The funding will help the Mayo Clinic expand its Spirit of E.A.G.L.E.S. program, founded in 2000. One of 18 NCI-funded special population networks developed to support culturally appropriate cancer control activities, it created a national consortium of about 200 members, which includes AI/AN community representatives and students, cancer advocacy groups and academic cancer centers.
As the program expands, it will focus on comprehensive cancer control, including translational research, clinical trials and continued community-based participatory research.

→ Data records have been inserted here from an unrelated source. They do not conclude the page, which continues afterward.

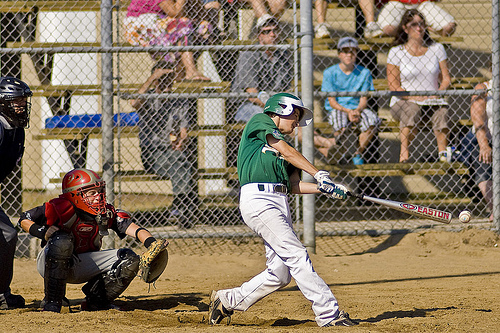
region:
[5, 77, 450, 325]
young boys playing baseball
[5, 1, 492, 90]
parents in background watching baseball game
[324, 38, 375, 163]
young boy in grey and blue outfit watching baseball game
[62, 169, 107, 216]
helmet of back catcher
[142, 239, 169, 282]
glove of backcatcher ready to catch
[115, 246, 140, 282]
knee pad of back catcher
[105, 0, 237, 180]
metal fence in background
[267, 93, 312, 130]
head of baseball player hitting ball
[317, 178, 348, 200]
hands of baseball player hitting ball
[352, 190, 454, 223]
swinging baseball bat in basseball players hands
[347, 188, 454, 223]
silver bat with a black grip and red writing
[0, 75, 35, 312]
referee dressed all in black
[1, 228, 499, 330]
brown dirt baseball field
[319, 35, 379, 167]
young male spectator wearing a blue shirt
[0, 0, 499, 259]
grey chain link fence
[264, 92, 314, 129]
green and white batter helmet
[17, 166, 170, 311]
player paying the catcher position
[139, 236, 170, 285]
leather catchers mitt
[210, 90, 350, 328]
player playing the batter position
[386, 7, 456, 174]
female spectator in a white shirt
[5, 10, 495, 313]
a baseball game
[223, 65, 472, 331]
A batter swinging a bat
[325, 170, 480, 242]
A baseball bat and ball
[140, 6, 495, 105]
Spectators at a baseball game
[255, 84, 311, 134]
A green helmet on a boy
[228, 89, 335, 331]
A baseball uniform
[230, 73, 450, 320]
A boy swining a baseball bat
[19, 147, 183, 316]
A catcher at a baseball game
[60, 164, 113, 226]
A catcher's mask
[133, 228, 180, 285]
A catcher's mitt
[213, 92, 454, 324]
a baseball player swinging a bat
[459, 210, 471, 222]
a white ball with red stitching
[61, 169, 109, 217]
a red catcher's mask with golden lines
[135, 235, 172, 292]
a torn leather catcher's mitt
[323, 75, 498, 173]
people sitting in the bleachers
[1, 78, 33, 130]
an umpire wearing a black mask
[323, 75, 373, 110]
a person wearing a blue T-shirt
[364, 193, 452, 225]
a silver baseball bat with a red logo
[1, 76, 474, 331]
men playing baseball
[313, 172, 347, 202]
a man wearing white gloves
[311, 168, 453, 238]
a metal baseball bat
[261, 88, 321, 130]
a baseball helmet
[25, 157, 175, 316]
a baseball catcher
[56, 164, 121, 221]
a baseball catcher's helmet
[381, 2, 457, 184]
a woman sitting down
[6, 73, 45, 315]
the umpire at a baseball game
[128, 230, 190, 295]
a baseball catcher's mitt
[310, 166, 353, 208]
baseball player's batting gloves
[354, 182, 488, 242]
a baseball being hit by a bat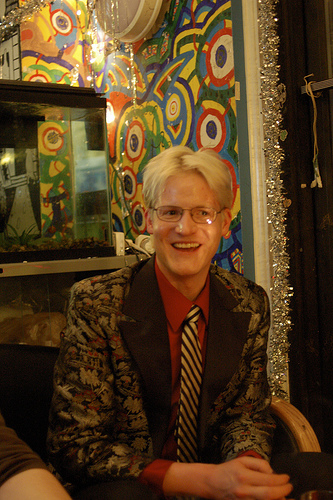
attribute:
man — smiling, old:
[50, 146, 293, 499]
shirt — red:
[143, 260, 261, 500]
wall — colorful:
[20, 2, 244, 276]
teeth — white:
[174, 242, 200, 249]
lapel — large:
[199, 275, 252, 459]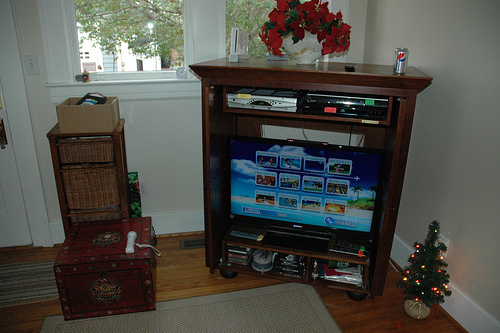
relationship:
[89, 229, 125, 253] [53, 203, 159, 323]
design on box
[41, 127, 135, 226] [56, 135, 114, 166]
shelf with baskets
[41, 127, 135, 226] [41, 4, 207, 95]
shelf near window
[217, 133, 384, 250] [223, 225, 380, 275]
tv on shelf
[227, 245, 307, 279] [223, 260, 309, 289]
cds on shelf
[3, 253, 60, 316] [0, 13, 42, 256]
mat by door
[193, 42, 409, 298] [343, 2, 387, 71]
stand in corner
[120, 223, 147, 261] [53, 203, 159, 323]
remote on box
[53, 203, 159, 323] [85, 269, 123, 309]
box has design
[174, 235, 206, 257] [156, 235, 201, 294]
vent in floor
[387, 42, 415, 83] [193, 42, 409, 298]
can on stand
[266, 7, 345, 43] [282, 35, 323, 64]
poinsettia in vase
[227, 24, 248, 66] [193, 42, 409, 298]
wii on stand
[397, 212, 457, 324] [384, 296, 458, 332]
tree on floor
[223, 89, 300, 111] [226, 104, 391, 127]
box on shelf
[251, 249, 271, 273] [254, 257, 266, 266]
cds in holder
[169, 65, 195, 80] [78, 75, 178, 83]
clock on sill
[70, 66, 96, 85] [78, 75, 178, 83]
decoration on sill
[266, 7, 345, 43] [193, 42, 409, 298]
poinsettia on stand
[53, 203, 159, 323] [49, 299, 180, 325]
box on floor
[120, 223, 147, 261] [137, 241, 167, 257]
remote has strap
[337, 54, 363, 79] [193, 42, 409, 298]
remote on stand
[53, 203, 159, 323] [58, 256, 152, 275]
box has border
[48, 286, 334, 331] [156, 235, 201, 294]
rug on floor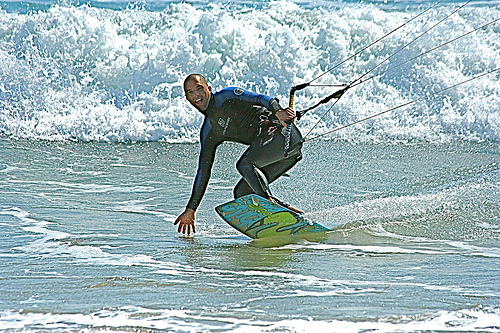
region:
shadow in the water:
[176, 229, 382, 304]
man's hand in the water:
[148, 191, 270, 255]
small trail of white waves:
[128, 245, 359, 307]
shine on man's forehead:
[165, 61, 214, 85]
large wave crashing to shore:
[21, 7, 274, 79]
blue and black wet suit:
[188, 105, 348, 169]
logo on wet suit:
[229, 84, 259, 104]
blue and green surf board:
[207, 185, 362, 267]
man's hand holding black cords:
[274, 62, 383, 181]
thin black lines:
[332, 35, 439, 119]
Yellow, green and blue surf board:
[211, 192, 347, 259]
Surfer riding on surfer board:
[155, 54, 317, 266]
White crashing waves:
[12, 5, 491, 142]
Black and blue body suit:
[182, 83, 299, 206]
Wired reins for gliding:
[276, 2, 498, 137]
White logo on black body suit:
[212, 109, 246, 140]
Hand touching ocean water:
[149, 201, 208, 247]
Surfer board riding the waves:
[210, 194, 348, 266]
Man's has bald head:
[178, 69, 210, 89]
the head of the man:
[181, 70, 214, 110]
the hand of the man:
[172, 203, 199, 238]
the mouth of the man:
[193, 96, 205, 105]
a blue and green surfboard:
[214, 190, 332, 242]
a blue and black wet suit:
[183, 84, 305, 210]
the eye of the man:
[196, 82, 203, 90]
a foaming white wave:
[1, 0, 499, 151]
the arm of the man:
[183, 125, 225, 210]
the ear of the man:
[205, 82, 214, 94]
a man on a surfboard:
[168, 68, 341, 252]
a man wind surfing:
[152, 41, 438, 275]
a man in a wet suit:
[176, 59, 286, 199]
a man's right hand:
[171, 202, 217, 256]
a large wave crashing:
[1, 7, 492, 142]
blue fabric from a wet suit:
[211, 83, 275, 111]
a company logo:
[216, 110, 235, 137]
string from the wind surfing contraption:
[302, 2, 499, 154]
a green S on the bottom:
[247, 210, 304, 255]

Specifically, the NCI grant will allow the clinic to conduct research in Alaska and Wisconsin, as well as help formalize the Hampton Faculty Fellows Program to mentor the next generation of Native American cancer control researchers.
The Mayo Clinic’s Native American Programs director (and one of only two American Indian medical oncologists in the country), Judith Kaur, M.D., said in a press release, “This grant will enable us to build upon the important community outreach and research that we have been dedicated to over the past three decades.”